Information provided START

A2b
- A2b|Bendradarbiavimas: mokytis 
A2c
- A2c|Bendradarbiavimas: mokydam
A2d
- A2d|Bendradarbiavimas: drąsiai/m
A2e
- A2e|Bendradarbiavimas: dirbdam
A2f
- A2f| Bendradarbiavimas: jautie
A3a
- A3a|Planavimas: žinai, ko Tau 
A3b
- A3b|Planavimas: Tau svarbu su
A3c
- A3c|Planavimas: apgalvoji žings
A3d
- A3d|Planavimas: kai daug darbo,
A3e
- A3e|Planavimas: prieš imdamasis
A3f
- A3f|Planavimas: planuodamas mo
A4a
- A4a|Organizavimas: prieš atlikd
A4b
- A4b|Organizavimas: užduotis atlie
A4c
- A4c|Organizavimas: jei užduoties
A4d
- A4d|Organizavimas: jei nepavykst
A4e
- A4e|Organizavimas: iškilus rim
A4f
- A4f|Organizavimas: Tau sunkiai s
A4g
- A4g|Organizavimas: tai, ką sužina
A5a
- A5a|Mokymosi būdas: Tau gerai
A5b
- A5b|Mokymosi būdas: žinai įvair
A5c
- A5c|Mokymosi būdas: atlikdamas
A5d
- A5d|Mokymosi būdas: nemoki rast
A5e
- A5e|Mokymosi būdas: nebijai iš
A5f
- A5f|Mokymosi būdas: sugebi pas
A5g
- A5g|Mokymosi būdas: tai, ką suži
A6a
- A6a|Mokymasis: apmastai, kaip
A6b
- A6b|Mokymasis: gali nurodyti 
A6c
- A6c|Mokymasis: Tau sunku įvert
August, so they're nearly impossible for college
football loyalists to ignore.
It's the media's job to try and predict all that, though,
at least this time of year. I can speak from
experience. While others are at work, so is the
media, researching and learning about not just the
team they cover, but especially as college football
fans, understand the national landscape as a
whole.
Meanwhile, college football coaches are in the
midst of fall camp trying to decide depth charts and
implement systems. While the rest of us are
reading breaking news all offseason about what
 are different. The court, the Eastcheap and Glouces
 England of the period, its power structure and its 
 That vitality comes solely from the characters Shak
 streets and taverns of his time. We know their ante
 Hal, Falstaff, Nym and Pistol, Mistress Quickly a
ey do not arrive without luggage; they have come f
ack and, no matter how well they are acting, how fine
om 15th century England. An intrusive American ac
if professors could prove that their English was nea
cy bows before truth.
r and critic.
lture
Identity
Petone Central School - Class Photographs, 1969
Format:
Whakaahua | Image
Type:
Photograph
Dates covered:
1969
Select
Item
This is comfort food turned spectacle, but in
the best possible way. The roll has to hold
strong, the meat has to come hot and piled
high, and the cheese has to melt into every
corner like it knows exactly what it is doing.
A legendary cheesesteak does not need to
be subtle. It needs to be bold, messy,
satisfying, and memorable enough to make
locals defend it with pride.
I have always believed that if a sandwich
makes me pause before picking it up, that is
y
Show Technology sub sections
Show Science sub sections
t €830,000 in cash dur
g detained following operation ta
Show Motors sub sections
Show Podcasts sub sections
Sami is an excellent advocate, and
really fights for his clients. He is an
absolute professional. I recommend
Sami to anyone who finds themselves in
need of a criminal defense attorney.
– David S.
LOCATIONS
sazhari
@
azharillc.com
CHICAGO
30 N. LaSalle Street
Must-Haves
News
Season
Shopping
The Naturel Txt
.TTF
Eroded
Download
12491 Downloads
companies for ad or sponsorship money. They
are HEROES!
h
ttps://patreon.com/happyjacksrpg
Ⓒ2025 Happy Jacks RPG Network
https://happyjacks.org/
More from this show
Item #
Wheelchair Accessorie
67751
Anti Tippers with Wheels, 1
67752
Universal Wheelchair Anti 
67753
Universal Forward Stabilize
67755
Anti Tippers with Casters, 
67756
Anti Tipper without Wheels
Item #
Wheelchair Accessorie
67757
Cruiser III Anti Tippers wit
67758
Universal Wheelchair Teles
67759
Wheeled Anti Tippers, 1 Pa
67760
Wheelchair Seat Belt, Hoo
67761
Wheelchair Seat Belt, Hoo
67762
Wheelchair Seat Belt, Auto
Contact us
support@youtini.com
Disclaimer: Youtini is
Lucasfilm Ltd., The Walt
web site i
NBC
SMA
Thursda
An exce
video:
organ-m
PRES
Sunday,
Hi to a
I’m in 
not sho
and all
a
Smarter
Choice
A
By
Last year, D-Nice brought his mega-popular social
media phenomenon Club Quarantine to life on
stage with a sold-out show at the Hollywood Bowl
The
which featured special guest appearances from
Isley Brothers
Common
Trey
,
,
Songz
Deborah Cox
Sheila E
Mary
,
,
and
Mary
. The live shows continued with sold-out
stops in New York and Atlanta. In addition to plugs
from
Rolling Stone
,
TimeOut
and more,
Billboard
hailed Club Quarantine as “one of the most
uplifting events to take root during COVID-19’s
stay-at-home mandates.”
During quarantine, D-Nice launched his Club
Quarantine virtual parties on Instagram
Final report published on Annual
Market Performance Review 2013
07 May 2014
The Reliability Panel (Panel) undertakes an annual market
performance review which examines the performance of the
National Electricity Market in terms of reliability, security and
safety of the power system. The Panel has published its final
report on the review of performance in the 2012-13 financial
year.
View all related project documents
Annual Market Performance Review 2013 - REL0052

Information provided END

Reproduce exactly the section above that begins at the line containing "Show Technology sub sections" and ends at the line containing "12491 Downloads", leaving out all other lines.

### Written response
Show Technology sub sections
Show Science sub sections
t €830,000 in cash dur
g detained following operation ta
Show Motors sub sections
Show Podcasts sub sections
Sami is an excellent advocate, and
really fights for his clients. He is an
absolute professional. I recommend
Sami to anyone who finds themselves in
need of a criminal defense attorney.
– David S.
LOCATIONS
sazhari
@
azharillc.com
CHICAGO
30 N. LaSalle Street
Must-Haves
News
Season
Shopping
The Naturel Txt
.TTF
Eroded
Download
12491 Downloads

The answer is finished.